- _Given passage_
== Segment start ==

The Quality Equation in Blogging 2.0

One of the challenges facing blogs today in the sea of noise is the balancing act between quality and quantity. It’s actually easy to pump out posts and drive up traffic, but do many posts offer a depth of quality that delivers engaged readers, or simply higher, drive-by page views?

It’s an issue I’ve been grappling with since the day The Inquisitr launched. I know that the days I post more, the traffic goes up as a rule, and yet I know, particularly in the first month, that pumping out posts on the latest hot news item of the day wasn’t a satisfying experience for me. If I don’t like the content I’m producing, how can I expect an engaged audience to like it as well?

The Quality Equation

If you’re a blogger, ask yourself what defines your blog? Is it a range of Digg focused lists, are you simply chiming in on the latest big news story because everyone else is? Does this deliver something unique, or is it simply a page view chasing game?

Blogging 2.0 is quickly defining itself by original content. You can see the quality posts by visiting FriendFeed, or popping across to QMeme, which itself pulls data from what’s popular among the 1200+ people I follow on FriendFeed. New voices are being heard, people who don’t shout the loudest or write posts for the sake of being controversial because it makes for a quick Techmeme headline, but people who write what they honestly think, but in a way that makes a positive contribution to the blogosphere. I know they’re the sorts of people I want to read, and I hear the same thing from many others.

== Segment end ==

- _Given records_
== Segment start ==

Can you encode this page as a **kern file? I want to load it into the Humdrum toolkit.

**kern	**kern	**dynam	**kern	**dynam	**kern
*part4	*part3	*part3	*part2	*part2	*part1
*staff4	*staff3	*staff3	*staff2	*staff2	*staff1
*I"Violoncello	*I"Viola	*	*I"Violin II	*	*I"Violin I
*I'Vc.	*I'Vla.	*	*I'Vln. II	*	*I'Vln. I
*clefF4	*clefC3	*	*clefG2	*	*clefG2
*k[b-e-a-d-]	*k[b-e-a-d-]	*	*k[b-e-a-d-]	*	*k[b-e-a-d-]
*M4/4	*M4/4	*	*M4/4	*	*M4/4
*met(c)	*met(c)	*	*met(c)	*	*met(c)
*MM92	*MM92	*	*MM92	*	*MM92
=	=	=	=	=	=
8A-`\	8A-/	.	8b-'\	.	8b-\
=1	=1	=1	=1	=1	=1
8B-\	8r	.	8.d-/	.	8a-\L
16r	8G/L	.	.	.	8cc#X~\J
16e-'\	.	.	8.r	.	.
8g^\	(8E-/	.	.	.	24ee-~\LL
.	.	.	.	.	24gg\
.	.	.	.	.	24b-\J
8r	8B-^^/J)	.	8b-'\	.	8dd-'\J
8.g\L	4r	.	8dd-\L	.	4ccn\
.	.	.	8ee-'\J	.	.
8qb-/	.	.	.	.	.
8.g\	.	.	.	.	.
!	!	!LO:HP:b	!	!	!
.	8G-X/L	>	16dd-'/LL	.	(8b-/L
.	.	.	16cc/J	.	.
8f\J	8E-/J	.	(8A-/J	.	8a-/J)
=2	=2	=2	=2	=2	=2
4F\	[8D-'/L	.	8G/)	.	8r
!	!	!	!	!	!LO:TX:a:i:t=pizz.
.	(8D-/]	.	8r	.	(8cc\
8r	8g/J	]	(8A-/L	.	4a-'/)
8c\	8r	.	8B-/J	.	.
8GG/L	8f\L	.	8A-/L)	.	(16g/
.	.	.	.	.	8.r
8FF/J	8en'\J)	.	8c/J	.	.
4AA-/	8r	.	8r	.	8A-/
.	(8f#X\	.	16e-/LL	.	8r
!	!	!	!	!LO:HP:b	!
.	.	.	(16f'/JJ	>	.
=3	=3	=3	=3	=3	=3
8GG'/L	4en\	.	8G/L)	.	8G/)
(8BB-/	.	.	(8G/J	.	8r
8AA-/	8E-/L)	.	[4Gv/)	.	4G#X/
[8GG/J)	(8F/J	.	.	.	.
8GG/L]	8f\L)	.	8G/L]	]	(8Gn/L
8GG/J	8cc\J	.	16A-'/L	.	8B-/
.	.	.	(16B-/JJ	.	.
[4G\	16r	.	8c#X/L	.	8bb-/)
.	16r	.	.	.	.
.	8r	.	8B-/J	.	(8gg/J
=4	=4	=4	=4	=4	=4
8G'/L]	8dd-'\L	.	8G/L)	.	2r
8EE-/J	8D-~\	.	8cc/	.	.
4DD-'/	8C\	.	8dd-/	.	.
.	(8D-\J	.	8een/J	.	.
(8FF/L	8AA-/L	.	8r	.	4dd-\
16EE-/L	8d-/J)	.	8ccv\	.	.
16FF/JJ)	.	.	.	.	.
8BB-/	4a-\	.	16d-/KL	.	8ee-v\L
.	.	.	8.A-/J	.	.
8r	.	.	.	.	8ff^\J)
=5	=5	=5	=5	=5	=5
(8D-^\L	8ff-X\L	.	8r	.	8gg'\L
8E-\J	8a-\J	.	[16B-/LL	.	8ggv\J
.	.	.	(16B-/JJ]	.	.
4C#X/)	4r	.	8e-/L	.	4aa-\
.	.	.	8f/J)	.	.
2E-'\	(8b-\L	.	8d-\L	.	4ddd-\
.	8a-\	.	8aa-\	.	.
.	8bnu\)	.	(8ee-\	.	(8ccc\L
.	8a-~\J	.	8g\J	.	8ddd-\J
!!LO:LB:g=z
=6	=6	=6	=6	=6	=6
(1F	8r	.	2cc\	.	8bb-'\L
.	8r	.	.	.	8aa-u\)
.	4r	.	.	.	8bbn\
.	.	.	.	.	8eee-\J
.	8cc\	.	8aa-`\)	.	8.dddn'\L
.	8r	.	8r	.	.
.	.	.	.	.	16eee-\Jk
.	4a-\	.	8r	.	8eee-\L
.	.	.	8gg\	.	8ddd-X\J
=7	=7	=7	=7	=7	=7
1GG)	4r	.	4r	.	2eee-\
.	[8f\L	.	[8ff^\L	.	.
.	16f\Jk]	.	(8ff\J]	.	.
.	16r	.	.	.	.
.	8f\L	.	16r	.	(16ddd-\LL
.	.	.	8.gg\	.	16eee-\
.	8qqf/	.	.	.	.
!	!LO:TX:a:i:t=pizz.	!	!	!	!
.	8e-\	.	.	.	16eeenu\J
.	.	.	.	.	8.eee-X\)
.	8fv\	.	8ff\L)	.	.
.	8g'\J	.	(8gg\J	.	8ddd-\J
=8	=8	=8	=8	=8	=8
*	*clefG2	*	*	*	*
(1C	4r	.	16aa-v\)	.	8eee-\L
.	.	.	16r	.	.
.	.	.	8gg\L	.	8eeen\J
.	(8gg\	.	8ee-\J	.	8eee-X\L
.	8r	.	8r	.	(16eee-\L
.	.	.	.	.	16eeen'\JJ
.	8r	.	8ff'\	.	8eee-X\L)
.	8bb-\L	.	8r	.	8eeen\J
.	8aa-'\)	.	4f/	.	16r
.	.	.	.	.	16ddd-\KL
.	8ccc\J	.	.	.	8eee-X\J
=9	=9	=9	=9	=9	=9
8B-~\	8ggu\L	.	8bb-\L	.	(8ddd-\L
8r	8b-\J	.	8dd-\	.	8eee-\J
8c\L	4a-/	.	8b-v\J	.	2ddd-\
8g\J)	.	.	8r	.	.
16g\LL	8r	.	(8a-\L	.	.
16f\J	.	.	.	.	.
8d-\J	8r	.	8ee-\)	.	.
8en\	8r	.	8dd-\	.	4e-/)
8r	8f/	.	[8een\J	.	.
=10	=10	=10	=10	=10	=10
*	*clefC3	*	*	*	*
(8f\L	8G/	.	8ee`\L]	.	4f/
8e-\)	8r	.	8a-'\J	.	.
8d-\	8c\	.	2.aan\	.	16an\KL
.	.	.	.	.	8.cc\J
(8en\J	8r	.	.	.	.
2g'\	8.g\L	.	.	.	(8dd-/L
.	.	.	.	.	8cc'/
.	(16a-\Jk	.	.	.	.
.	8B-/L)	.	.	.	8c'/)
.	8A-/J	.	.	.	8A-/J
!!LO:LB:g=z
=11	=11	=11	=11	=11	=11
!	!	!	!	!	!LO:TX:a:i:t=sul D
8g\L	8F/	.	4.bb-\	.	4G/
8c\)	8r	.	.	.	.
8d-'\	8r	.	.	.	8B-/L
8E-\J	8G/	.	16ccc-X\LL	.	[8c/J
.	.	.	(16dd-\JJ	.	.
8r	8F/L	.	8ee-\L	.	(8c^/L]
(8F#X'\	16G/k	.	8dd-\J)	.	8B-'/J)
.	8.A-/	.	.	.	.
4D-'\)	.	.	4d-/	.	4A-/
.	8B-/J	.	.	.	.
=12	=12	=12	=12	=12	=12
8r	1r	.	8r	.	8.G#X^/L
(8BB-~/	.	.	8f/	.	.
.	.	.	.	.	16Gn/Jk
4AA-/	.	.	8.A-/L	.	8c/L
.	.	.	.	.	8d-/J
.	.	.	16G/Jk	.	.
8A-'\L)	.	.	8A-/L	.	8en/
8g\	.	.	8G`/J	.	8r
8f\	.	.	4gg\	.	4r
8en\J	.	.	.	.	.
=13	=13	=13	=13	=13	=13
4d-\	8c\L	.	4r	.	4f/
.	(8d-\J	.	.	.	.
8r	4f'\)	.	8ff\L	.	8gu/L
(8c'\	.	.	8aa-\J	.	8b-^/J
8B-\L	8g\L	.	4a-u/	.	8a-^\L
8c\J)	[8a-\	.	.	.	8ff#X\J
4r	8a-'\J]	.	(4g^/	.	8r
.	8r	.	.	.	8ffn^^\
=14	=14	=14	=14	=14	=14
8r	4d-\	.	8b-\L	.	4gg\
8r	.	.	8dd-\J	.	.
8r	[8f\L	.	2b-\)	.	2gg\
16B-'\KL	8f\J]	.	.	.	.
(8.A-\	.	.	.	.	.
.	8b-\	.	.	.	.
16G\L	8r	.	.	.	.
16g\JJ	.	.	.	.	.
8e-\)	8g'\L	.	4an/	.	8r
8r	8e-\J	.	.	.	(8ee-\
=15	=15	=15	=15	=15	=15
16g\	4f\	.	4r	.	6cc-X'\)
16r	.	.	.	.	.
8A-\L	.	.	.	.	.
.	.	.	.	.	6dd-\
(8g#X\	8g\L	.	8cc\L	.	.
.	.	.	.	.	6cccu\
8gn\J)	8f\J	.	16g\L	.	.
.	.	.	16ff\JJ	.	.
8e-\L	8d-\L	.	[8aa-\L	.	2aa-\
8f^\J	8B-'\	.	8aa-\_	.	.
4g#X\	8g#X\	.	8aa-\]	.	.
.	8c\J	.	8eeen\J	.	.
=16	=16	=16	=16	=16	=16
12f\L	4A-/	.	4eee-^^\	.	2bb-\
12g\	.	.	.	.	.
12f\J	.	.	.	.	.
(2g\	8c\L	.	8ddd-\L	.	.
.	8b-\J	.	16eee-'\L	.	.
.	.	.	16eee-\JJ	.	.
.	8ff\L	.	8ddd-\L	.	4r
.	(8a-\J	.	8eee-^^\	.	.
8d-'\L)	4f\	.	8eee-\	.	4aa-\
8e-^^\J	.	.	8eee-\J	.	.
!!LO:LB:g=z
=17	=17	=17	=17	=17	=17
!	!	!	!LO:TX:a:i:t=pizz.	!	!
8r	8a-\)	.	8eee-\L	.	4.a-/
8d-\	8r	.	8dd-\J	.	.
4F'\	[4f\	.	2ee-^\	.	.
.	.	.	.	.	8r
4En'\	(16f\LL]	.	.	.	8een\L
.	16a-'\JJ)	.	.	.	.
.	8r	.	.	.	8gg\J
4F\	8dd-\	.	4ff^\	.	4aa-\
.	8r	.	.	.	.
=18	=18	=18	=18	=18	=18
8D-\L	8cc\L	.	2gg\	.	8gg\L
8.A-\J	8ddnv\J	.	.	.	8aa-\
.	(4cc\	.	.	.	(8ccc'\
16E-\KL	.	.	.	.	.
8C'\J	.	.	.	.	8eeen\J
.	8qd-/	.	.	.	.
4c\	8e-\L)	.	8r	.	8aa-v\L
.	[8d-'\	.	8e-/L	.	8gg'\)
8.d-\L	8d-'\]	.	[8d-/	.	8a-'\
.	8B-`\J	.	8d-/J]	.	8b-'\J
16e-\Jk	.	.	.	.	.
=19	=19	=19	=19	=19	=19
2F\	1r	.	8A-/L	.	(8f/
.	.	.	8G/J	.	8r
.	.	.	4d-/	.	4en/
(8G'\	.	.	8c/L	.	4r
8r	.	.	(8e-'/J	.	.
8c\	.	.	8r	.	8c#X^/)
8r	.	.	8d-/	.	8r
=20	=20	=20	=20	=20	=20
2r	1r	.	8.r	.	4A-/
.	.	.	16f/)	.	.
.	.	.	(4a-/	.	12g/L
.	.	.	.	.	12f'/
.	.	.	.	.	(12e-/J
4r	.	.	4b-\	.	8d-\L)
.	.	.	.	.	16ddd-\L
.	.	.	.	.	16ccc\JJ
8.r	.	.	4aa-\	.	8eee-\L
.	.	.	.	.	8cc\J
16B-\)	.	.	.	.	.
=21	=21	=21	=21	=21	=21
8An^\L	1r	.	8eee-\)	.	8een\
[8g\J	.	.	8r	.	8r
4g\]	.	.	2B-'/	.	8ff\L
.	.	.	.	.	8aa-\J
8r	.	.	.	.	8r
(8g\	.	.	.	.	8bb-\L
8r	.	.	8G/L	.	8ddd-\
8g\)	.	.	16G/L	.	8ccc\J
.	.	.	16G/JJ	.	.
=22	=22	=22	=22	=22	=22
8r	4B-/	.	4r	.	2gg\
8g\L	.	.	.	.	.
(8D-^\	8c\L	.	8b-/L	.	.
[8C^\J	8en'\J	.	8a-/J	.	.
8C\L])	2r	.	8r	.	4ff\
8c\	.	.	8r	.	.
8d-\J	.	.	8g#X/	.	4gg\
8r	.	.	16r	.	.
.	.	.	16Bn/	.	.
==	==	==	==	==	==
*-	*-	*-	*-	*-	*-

== Segment end ==

- _What this task involves_
Please duplicate the blogging article word for word, starting at "If you’re a" and ending at "view chasing game?". The entries come from a different source than the blogging article.

- _Answer area_
If you’re a blogger, ask yourself what defines your blog? Is it a range of Digg focused lists, are you simply chiming in on the latest big news story because everyone else is? Does this deliver something unique, or is it simply a page view chasing game?